_FRAGEN ZUM TEXT:_
a - Wie viele minderjährige Kinder waren laut dem Text über Ehescheidungen in Deutschland im Jahr 2011 von der Scheidung ihrer Eltern betroffen?
b - Schreibe den Text über Ehescheidungen in Deutschland im Anschluss an seinen letzten Satz weiter.

_QUELLENAUSZUG:_

· · · · · · ·

Die Zahl der Ehen, die durch Scheidung beendet werden, ist in den letzten Jahren stark angestiegen: Anfang der 1960er Jahre wurde noch jede zehnte Ehe in Deutschland geschieden, heute wird annähernd jede zweite Ehe geschieden (Stand 2011: 377.816 Eheschließungen, 187.640 Ehescheidungen). Von der Scheidung der Eltern waren 2011 148.239 minderjährige Kinder betroffen (Quelle: Statistisches Bundesamt).Heftige Diskussionen um den Zerfall der Familie als Institution sind entbrannt. Nicht außer Acht zu lassen ist dabei aber, dass das Vorhandensein der Kernfamilie als quasi einzige Familienform, sich lediglich in den fünfziger und sechziger Jahren des 20. Jahrhunderts durchsetzen konnte.

· · · · · · ·

_VORLIEGENDE EINTRÄGE:_
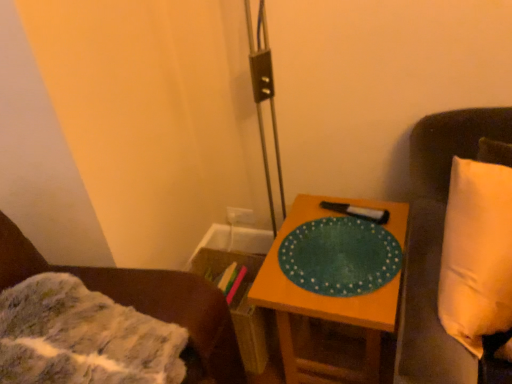
Question: Is green matte placemat at center bigger than fuzzy fabric blanket at lower left, which appears as the 1th furniture when viewed from the left?

Choices:
 (A) no
 (B) yes

Answer: (B)

Question: Is there a large distance between green matte placemat at center and fuzzy fabric blanket at lower left, which appears as the 1th furniture when viewed from the left?

Choices:
 (A) yes
 (B) no

Answer: (B)

Question: Would you say fuzzy fabric blanket at lower left, which appears as the 2th furniture when viewed from the right, is part of green matte placemat at center's contents?

Choices:
 (A) yes
 (B) no

Answer: (B)

Question: Is green matte placemat at center smaller than fuzzy fabric blanket at lower left, which appears as the 1th furniture when viewed from the left?

Choices:
 (A) no
 (B) yes

Answer: (A)

Question: Is green matte placemat at center further to camera compared to fuzzy fabric blanket at lower left, which appears as the 1th furniture when viewed from the left?

Choices:
 (A) no
 (B) yes

Answer: (B)

Question: Is green matte platter at center-right in front of or behind white fabric pillow at right, which ranks as the second furniture in left-to-right order, in the image?

Choices:
 (A) behind
 (B) front

Answer: (A)

Question: Is point (380, 283) positioned closer to the camera than point (418, 157)?

Choices:
 (A) farther
 (B) closer

Answer: (B)

Question: Looking at their shapes, would you say green matte platter at center-right is wider or thinner than white fabric pillow at right, which ranks as the second furniture in left-to-right order?

Choices:
 (A) thin
 (B) wide

Answer: (A)

Question: Considering the relative positions of green matte platter at center-right and white fabric pillow at right, which ranks as the second furniture in left-to-right order, in the image provided, is green matte platter at center-right to the left or to the right of white fabric pillow at right, which ranks as the second furniture in left-to-right order,?

Choices:
 (A) right
 (B) left

Answer: (B)

Question: Visually, is white fabric pillow at right, which is the 1th furniture in right-to-left order, positioned to the left or to the right of fuzzy fabric blanket at lower left, which appears as the 2th furniture when viewed from the right?

Choices:
 (A) right
 (B) left

Answer: (A)

Question: Relative to fuzzy fabric blanket at lower left, which appears as the 2th furniture when viewed from the right, is white fabric pillow at right, which ranks as the second furniture in left-to-right order, in front or behind?

Choices:
 (A) behind
 (B) front

Answer: (A)

Question: From the image's perspective, is white fabric pillow at right, which is the 1th furniture in right-to-left order, positioned above or below fuzzy fabric blanket at lower left, which appears as the 2th furniture when viewed from the right?

Choices:
 (A) above
 (B) below

Answer: (A)

Question: Considering the positions of white fabric pillow at right, which is the 1th furniture in right-to-left order, and fuzzy fabric blanket at lower left, which appears as the 2th furniture when viewed from the right, in the image, is white fabric pillow at right, which is the 1th furniture in right-to-left order, bigger or smaller than fuzzy fabric blanket at lower left, which appears as the 2th furniture when viewed from the right,?

Choices:
 (A) small
 (B) big

Answer: (B)

Question: Does point (22, 269) appear closer or farther from the camera than point (435, 223)?

Choices:
 (A) closer
 (B) farther

Answer: (A)

Question: Is fuzzy fabric blanket at lower left, which appears as the 1th furniture when viewed from the left, to the left or to the right of white fabric pillow at right, which ranks as the second furniture in left-to-right order, in the image?

Choices:
 (A) left
 (B) right

Answer: (A)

· · · · · · ·

_NUMMERIERTE ANTWORTEN:_
a - 148.239 minderjährige Kinder.

b -
Die Familie des 21. Jahrhunderts zeigt sich jedoch in vielseitigen Formen: Neben der modernen Kleinfamilie bestehen Nicht-eheliche Lebensgemeinschaften mit und ohne Kinder, Scheidungsfamilien, Ein-Eltern-Familien oder eben Stieffamilien.
Stieffamilien sind keineswegs eine Erfindung der Neuzeit, sondern haben eine lange Geschichte. Bis ins 20. Jahrhundert hinein waren Stieffamilien in der Regel eine durch Schicksalsschläge erzwungene Lebensform. In England und Frankreich waren vermutlich in der Zeit des 16. bis 18. Jahrhunderts 25-30% aller Ehen, aufgrund der geringen Lebenserwartung und der hohen Müttersterblichkeit, keine Erstehen. Heute hingegen werden Stieffamilien frei gewählt und entstehen mehrheitlich nach einer Trennung oder Scheidung der leiblichen Eltern.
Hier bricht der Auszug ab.